EXERCISE REQUIREMENTS → Look below for the line containing "4 | Electronic"; from there through the line containing "The Promotion of", both lines included, please set down each line exactly and nothing else.
=== DATA SECTION ===
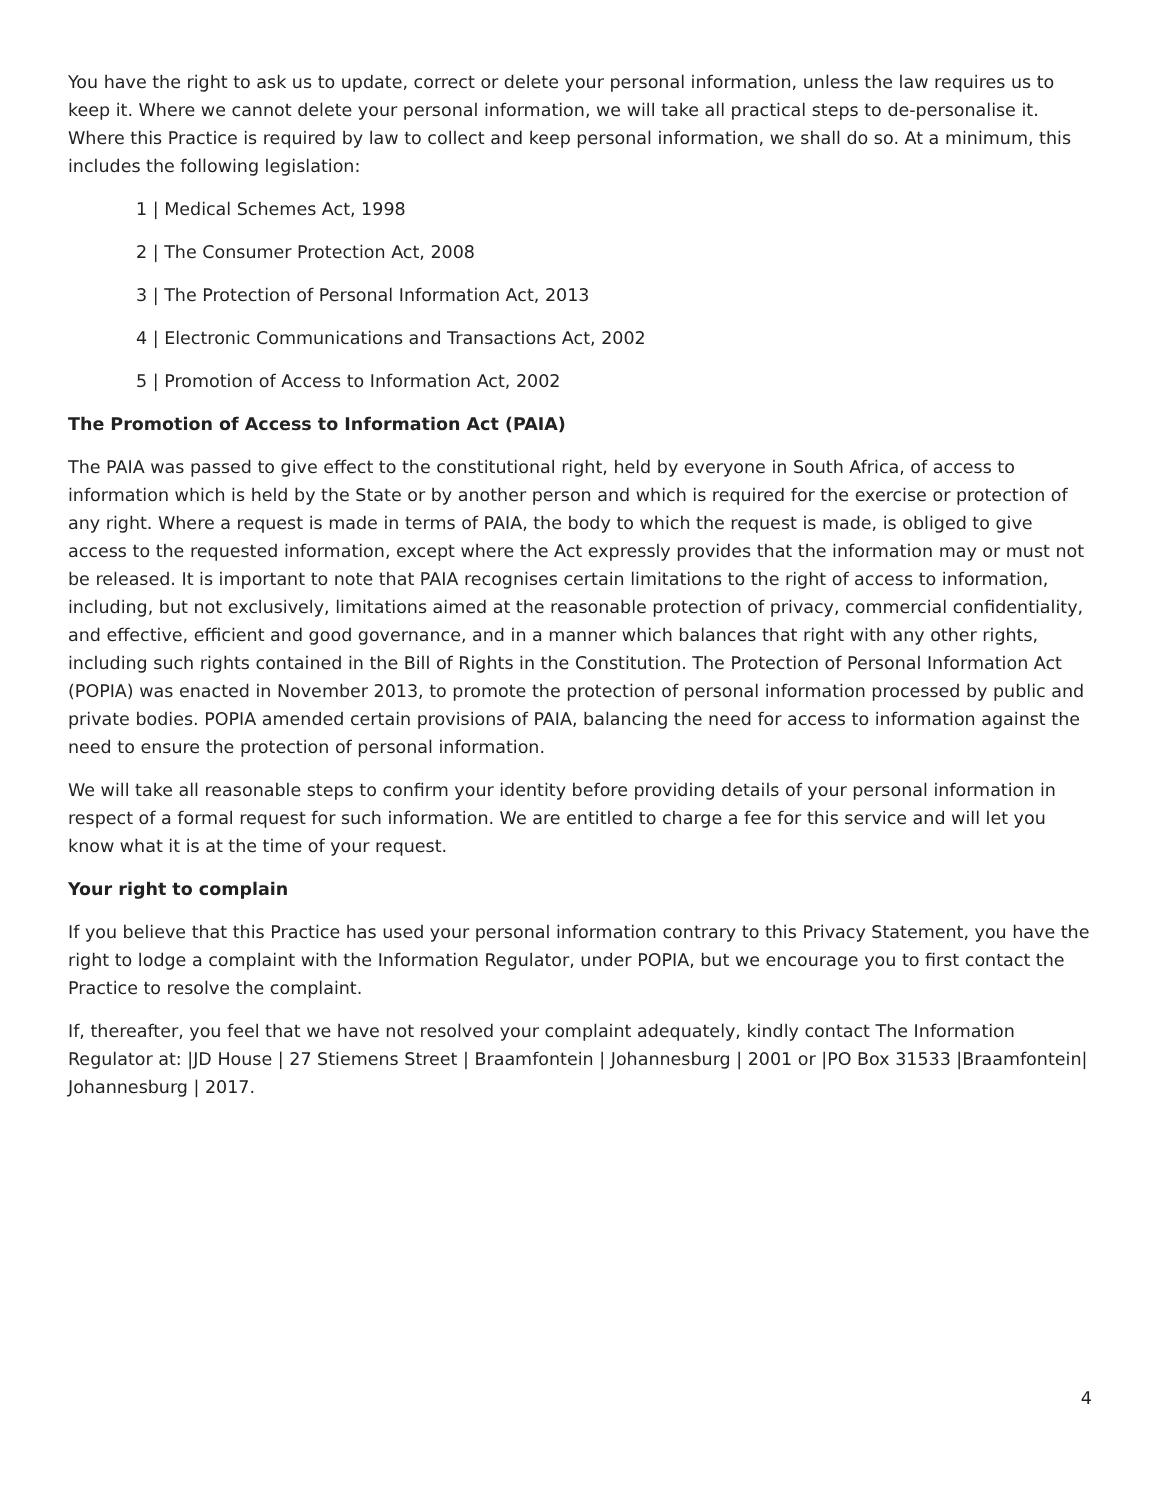You have the right to ask us to update, correct or delete your personal information, unless the law requires us to keep it. Where we cannot delete your personal information, we will take all practical steps to de-personalise it. Where this Practice is required by law to collect and keep personal information, we shall do so. At a minimum, this includes the following legislation:
1 | Medical Schemes Act, 1998
2 | The Consumer Protection Act, 2008
3 | The Protection of Personal Information Act, 2013
4 | Electronic Communications and Transactions Act, 2002
5 | Promotion of Access to Information Act, 2002
The Promotion of Access to Information Act (PAIA)
The PAIA was passed to give effect to the constitutional right, held by everyone in South Africa, of access to information which is held by the State or by another person and which is required for the exercise or protection of any right. Where a request is made in terms of PAIA, the body to which the request is made, is obliged to give access to the requested information, except where the Act expressly provides that the information may or must not be released. It is important to note that PAIA recognises certain limitations to the right of access to information, including, but not exclusively, limitations aimed at the reasonable protection of privacy, commercial confidentiality, and effective, efficient and good governance, and in a manner which balances that right with any other rights, including such rights contained in the Bill of Rights in the Constitution. The Protection of Personal Information Act (POPIA) was enacted in November 2013, to promote the protection of personal information processed by public and private bodies. POPIA amended certain provisions of PAIA, balancing the need for access to information against the need to ensure the protection of personal information.
We will take all reasonable steps to confirm your identity before providing details of your personal information in respect of a formal request for such information. We are entitled to charge a fee for this service and will let you know what it is at the time of your request.
Your right to complain
If you believe that this Practice has used your personal information contrary to this Privacy Statement, you have the right to lodge a complaint with the Information Regulator, under POPIA, but we encourage you to first contact the Practice to resolve the complaint.
If, thereafter, you feel that we have not resolved your complaint adequately, kindly contact The Information Regulator at: |JD House | 27 Stiemens Street | Braamfontein | Johannesburg | 2001 or |PO Box 31533 |Braamfontein| Johannesburg | 2017.
4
===
RESPONSE BELOW →
4 | Electronic Communications and Transactions Act, 2002
5 | Promotion of Access to Information Act, 2002
The Promotion of Access to Information Act (PAIA)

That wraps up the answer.